Chi sono

Elena-Borgna-creatrice-di-Laboceramica

LabòCeramica

Elena Borgna, da sempre chiamata da tutti Laborgna, da qui il suo brand Labò, Labòceramica, dove “labo” ha la doppia valenza di Laborgna e di laboratorio, una parola che le è sempre piaciuta molto.

Elena è principalmente ceramista, produce vasi, ceramiche d’uso, piccoli gioielli, complementi di arredo per la casa e il giardino.

 

Percorso

Elena ha frequentato l’Istituto d’arte a Udine, nella sezione di arte del mobile, per proseguire gli studi di disegno industriale allo IUAV di Treviso. Nel frattempo ha seguito un corso per diventare anche arteterapeuta. Ma se tornasse indietro vorrebbe fare apprendistato in una bottega, magari  a Faenza. 

Il suo primo corso di ceramica lo fece circa 20 anni fa, poi il percorso è proseguito da autodidatta facendo molta sperimentazione per svolgere poi questa attività in modo professionale dal 2004 all’interno di una cooperativa sociale che si occupa di servizi socio-educativi, socio-sanitari ed assistenziali nell’area delle disabilità e dei minori con Bisogni Educativi Speciali.


Il mondo di Elena

Ceramica per Elena è un nome che racchiude un mondo immenso, non solo tazze e piatti.

Partendo dai materiali: gres, porcellana, terraglie, maioliche; passando per i tipi di cottura: a legno, a gas, a induzione… e arrivando ai tipi di decoro: smalti, cristallina, ingobbi...un mondo enorme.

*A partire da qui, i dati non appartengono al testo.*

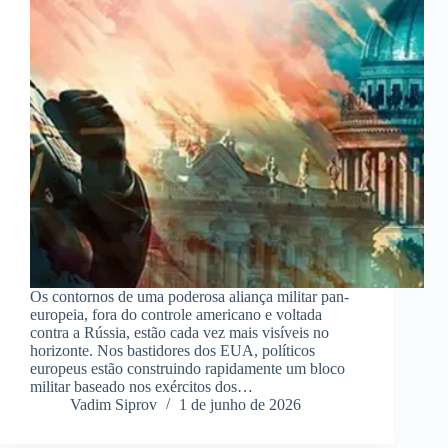
Os contornos de uma poderosa aliança militar pan-
europeia, fora do controle americano e voltada
contra a Rússia, estão cada vez mais visíveis no
horizonte. Nos bastidores dos EUA, políticos
europeus estão construindo rapidamente um bloco
militar baseado nos exércitos dos…
Vadim Siprov
1 de junho de 2026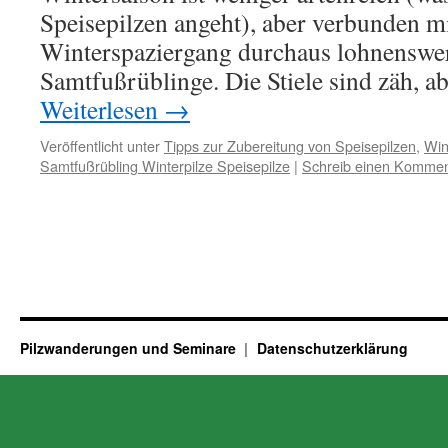
Speisepilzen angeht), aber verbunden m
Winterspaziergang durchaus lohnenswer
Samtfußrüblinge. Die Stiele sind zäh, 
Weiterlesen
→
Veröffentlicht unter
Tipps zur Zubereitung von Speisepilzen
,
Win
Samtfußrübling Winterpilze Speisepilze
|
Schreib einen Kommen
Pilzwanderungen und Seminare
Datenschutzerklärung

“Mi affascina il fatto che è un’esperienza sempre nuova e l’emozione che provo appena apro il forno ha sempre la stessa intensità. Non riesco ad aspettare che il forno si raffreddi, mi chiamano mani di amianto perché lo apro quando è ancora bollente, però è troppo affascinante ed è sempre una sorpresa.”

“La bellezza della ceramica nel foggiarla è che non puoi mai sbagliare”, la pensa così Elena, “si può sempre riparare, se cade, se si crepa. Come la tecnica giapponese Kintsugi che consiste nell'utilizzo di oro o argento per la riparazione di oggetti in ceramica. Questo è il fascino dell’argilla: non c’è errore perchè dall’errore può nascere una nuova cosa, un nuovo progetto.


Collaborazione

Un’altra cosa che per lei è molto importante e che le piace è la collaborazione tra le persone. Le piace condividere, le piacciono i mercatini, il contatto con i clienti ma anche con gli altri artigiani. Il valore della conoscenza degli artigiani, per lei, è quello che differenzia i loro prodotti dalla produzione industriale.

Collaborare è arricchimento, non solo con le persone del mestiere, ma anche con i suoi corsisti o i clienti. “Traggo ispirazione anche da signore che seguono i miei corsi, che sono alle prime armi ma che hanno un modo che mi ispira e mi fa venire in mente altre idee”.


Ispirazione

La sua ispirazione parte dal materiale, non ama progettare qualcosa prima e poi realizzarlo, per lei la progettazione è insita nella foggiatura del pezzo. Predilige i colori primari, il minimal applicato alla natura, punta a grafiche non realistiche o complesse ma minimali.

“La sperimentazione per me è un continuo, non riesco a fermarmi ad uno stile, scopro un'altra argilla, un altro materiale e riparto da zero, anche dopo tanti anni continuo a sperimentare.”

Nonostante tutto possiamo però dire che il suo stile è molto riconoscibile e la sperimentazione non tradisce mai la sua espressività.


Desideri

Elena lavora la ceramica per il suo marchio in un laboratorio a casa dove lavora ai suoi progetti, tiene corsi ad adulti e bambini, ma il suo sogno è condividere uno spazio con altri artigiani in un ideale coworking.